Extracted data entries
»»

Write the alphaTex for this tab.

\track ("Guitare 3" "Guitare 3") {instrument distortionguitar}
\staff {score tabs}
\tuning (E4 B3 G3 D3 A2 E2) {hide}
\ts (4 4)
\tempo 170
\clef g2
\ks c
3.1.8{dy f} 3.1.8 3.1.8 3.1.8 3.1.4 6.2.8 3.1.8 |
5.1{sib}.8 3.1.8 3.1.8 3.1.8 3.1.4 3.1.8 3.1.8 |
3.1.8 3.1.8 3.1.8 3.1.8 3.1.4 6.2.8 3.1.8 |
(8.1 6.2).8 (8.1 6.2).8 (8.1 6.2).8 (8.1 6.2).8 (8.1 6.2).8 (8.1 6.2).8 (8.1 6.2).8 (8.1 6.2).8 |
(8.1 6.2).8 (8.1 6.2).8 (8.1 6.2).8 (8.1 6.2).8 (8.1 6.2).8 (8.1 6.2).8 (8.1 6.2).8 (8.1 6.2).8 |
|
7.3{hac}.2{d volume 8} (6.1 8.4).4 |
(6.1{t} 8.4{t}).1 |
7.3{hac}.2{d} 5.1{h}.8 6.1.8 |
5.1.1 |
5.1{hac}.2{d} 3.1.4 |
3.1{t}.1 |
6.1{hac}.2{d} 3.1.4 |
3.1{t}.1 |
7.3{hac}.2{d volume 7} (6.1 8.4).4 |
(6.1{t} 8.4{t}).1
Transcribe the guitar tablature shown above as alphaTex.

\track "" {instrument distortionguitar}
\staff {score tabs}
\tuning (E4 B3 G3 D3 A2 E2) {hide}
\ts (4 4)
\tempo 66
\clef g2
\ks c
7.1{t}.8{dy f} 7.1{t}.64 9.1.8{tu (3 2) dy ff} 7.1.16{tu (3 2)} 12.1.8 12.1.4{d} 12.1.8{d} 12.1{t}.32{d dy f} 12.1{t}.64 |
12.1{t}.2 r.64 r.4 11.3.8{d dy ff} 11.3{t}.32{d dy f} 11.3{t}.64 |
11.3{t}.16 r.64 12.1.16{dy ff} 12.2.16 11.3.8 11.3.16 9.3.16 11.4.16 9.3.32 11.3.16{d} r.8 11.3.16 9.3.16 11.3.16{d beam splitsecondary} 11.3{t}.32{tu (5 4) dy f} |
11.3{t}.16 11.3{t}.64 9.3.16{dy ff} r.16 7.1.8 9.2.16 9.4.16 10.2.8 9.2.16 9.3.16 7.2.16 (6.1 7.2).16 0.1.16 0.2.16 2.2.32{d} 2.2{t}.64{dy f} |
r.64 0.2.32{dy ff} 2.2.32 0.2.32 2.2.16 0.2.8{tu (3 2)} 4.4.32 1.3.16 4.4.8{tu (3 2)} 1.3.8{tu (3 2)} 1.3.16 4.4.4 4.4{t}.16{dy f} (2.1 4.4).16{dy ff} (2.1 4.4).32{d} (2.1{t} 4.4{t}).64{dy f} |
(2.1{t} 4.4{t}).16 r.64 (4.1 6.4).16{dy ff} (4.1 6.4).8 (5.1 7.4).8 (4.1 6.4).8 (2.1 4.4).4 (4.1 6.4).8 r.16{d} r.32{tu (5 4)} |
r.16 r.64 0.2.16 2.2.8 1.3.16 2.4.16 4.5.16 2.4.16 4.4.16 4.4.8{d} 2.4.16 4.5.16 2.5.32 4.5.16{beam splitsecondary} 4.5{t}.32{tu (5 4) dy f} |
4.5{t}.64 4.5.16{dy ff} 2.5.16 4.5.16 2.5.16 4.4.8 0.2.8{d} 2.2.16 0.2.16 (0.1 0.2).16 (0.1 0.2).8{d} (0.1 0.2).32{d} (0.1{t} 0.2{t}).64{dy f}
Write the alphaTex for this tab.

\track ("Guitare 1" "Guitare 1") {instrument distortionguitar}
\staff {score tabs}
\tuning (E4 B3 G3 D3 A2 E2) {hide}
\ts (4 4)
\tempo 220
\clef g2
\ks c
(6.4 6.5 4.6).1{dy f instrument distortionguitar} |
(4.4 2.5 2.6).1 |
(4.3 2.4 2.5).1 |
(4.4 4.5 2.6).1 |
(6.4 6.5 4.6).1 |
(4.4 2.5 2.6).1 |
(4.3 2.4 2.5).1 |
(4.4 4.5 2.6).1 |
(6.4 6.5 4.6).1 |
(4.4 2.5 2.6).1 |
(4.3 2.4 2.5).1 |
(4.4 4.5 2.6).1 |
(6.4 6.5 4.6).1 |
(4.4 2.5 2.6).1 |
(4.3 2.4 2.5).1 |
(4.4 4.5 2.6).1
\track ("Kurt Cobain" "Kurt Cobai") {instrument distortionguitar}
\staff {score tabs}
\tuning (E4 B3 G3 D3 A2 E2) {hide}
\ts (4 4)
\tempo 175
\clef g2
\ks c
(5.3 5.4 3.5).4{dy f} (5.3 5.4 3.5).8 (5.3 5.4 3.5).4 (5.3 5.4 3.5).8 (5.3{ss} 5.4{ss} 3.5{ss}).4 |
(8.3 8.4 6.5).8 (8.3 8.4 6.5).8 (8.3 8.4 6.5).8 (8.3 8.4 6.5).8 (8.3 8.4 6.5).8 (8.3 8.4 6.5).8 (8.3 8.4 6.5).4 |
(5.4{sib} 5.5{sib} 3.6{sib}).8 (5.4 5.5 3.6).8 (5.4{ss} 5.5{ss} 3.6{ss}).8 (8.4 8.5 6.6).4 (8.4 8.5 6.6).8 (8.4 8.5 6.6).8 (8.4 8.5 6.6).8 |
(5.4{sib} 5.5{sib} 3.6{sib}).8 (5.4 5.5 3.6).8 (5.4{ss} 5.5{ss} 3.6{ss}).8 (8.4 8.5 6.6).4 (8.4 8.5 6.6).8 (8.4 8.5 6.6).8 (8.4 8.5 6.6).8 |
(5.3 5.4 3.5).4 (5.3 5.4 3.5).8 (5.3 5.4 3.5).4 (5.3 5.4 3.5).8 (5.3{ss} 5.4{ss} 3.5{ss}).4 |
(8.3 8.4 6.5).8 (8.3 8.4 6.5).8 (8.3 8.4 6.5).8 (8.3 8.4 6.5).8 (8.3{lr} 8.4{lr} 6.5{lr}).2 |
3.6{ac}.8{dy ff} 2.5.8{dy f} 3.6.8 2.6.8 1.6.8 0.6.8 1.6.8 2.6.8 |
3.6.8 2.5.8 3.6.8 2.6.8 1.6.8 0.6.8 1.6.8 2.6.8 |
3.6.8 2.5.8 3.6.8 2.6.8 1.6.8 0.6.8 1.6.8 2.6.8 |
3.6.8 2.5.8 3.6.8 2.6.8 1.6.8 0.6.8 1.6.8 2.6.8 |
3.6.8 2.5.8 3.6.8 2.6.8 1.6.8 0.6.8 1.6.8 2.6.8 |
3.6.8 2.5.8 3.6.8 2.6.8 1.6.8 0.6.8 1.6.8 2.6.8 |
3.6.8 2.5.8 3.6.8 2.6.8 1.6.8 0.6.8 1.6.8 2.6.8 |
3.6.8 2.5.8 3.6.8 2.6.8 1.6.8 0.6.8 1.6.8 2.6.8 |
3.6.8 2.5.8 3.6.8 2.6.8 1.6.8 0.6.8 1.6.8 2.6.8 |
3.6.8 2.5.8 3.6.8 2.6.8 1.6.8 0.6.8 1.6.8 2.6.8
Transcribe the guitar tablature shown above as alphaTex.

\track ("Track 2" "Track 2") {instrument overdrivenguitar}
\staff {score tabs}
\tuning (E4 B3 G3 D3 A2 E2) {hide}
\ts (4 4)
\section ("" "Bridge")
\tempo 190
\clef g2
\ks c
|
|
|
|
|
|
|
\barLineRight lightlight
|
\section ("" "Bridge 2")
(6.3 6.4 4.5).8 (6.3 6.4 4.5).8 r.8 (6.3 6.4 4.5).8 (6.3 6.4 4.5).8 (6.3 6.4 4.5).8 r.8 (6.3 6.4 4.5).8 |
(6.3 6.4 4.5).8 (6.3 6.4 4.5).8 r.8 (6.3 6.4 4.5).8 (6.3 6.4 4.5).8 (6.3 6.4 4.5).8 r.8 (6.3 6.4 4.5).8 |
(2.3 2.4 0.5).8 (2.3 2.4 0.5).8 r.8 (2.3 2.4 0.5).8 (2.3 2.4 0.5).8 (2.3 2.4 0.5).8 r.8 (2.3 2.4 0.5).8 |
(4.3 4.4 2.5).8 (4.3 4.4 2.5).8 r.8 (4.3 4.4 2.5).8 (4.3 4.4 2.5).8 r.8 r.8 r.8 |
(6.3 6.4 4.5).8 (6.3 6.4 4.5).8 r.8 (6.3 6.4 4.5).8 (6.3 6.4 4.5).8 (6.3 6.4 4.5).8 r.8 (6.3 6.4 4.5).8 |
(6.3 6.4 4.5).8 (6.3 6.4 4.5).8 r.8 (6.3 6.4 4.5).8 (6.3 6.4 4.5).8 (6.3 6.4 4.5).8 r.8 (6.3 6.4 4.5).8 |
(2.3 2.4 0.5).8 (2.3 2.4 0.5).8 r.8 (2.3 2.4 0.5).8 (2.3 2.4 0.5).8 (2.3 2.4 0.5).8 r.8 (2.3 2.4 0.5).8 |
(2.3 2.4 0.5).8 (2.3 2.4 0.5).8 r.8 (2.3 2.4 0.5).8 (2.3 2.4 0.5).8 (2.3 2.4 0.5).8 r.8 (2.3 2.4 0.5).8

««

◆ **Work required**
Copy every line of the listing above that contains the string "Guitare". Treat uppercase and lowercase as different.

◆ **Reply to the task**
\track ("Guitare 3" "Guitare 3") {instrument distortionguitar}
\track ("Guitare 1" "Guitare 1") {instrument distortionguitar}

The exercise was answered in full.